Think of an alien movie — any movie. Chances are that plot which came to your mind revolves around a mysterious event that later becomes an invasion that threatens the human way of living, and that humankind has to come together and fight against those strange newcomers who don’t look like us, or speak our language, or even think like us.
Now, think about any event in history — big or small, recent or distant — in which two different cultures or civilizations came into touch, and you’ll start to understand what I mean.
Yes, our imagination can take us to wonderful distant places, but there’s always an anchor connecting us to reality. We can’t completely escape the context in which we are immersed, and some of it will always make an appearance in our stories, no matter if it’s the way of telling them, the words we use, a different lesson at the end.

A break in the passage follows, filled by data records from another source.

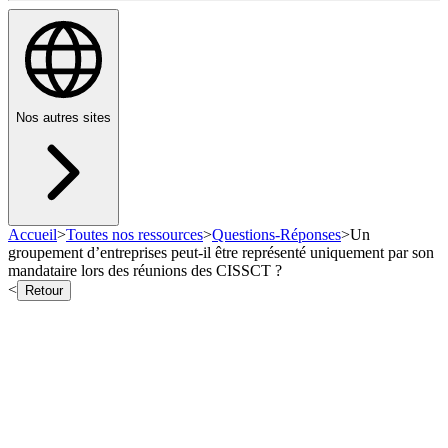
Nos autres sites
Accueil
>
Toutes nos ressources
>
Questions-Réponses
>
Un
groupement d’entreprises peut-il être représenté uniquement par son
mandataire lors des réunions des CISSCT ?
<
Retour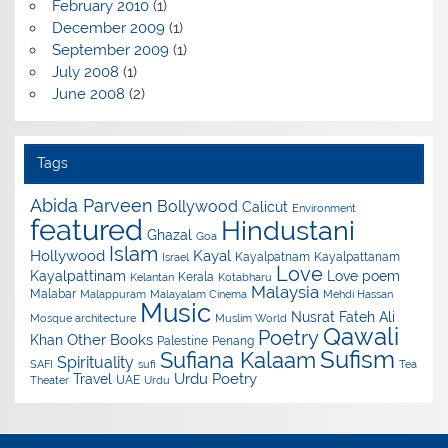
February 2010
(1)
December 2009
(1)
September 2009
(1)
July 2008
(1)
June 2008
(2)
Tags
Abida Parveen
Bollywood
Calicut
Environment
featured
Hindustani
Ghazal
Goa
Islam
Hollywood
Kayal
Kayalpatnam
Kayalpattanam
Israel
Love
Kayalpattinam
Love poem
Kerala
Kelantan
Kotabharu
Malaysia
Malabar
Malappuram
Malayalam Cinema
Mehdi Hassan
Music
Nusrat Fateh Ali
Mosque architecture
Muslim World
Qawali
Poetry
Other Books
Khan
Palestine
Penang
Sufism
Sufiana Kalaam
Spirituality
SAFI
sufi
Tea
Urdu Poetry
Travel
UAE
Theater
Urdu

Stories about aliens are no different. The idea of an other has always fascinated us: what would our complete opposite look like? That thought has accompanied us throughout history. If you stop and think, the definitions of who we are are often supported by the idea of who we aren’t. We were born here, we’re not foreigners. We’re civilized, we’re not barbarians. Countries and people have been shaped by these ideas, and it’s not a surprise that they made their way into our fictional imaginary.
The biggest example of it, in my opinion, is (wait for it): Ancient Aliens. I know, it’s funny and all of us, including myself, already had a good laugh with the absurd conspiracy theories. But why are only some civilizations associated with aliens? It’s not a coincidence that these people are seen as strange and different by Western eyes. Why did aliens have to help build Ancient Egypt, but not Ancient Rome? Why “we” could have done it by “ourselves,” but not “them?”

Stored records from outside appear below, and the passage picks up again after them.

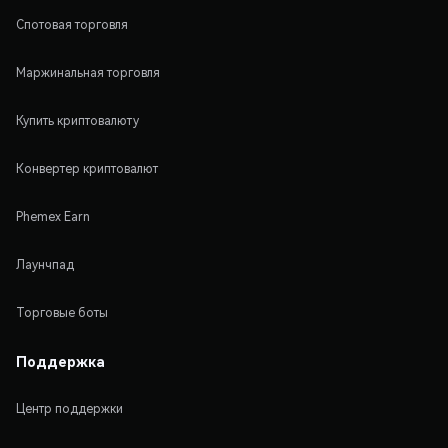
Спотовая торговля
Маржинальная торговля
Купить криптовалюту
Конвертер криптовалют
Phemex Earn
Лаунчпад
Торговые боты
Поддержка
Центр поддержки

We won’t undo this way of thinking in a few months or years, but I like to think and say that we who enjoy speculative fiction, we have a part of ourselves that insists on believing that another world, filled with other narratives, is possible. A world like the one Becky Chambers has imagined in The Long Way to a Small Angry Planet (yes, I’ll talk about this book every single time I can), in which the only way out is collaboration and genuine understanding between completely different species and individuals. Or stories like Arrival (2016), in which science is more important than war, in which communicating is more important than fighting. Different ways of seeing space and time are possible. Different ways of seeing ourselves and the others are possible. But for that, we first have to know the ground from where we’re standing.
I still continue to enjoy science-fiction movies about humans exploring outer space. I’ll still read about different planets populated by each writer’s unique imagination of different ways of life. But thinking about the stories we tell ourselves can bring us some of the answers we often ask the stars: who are we? Where do we come from? And where are we going?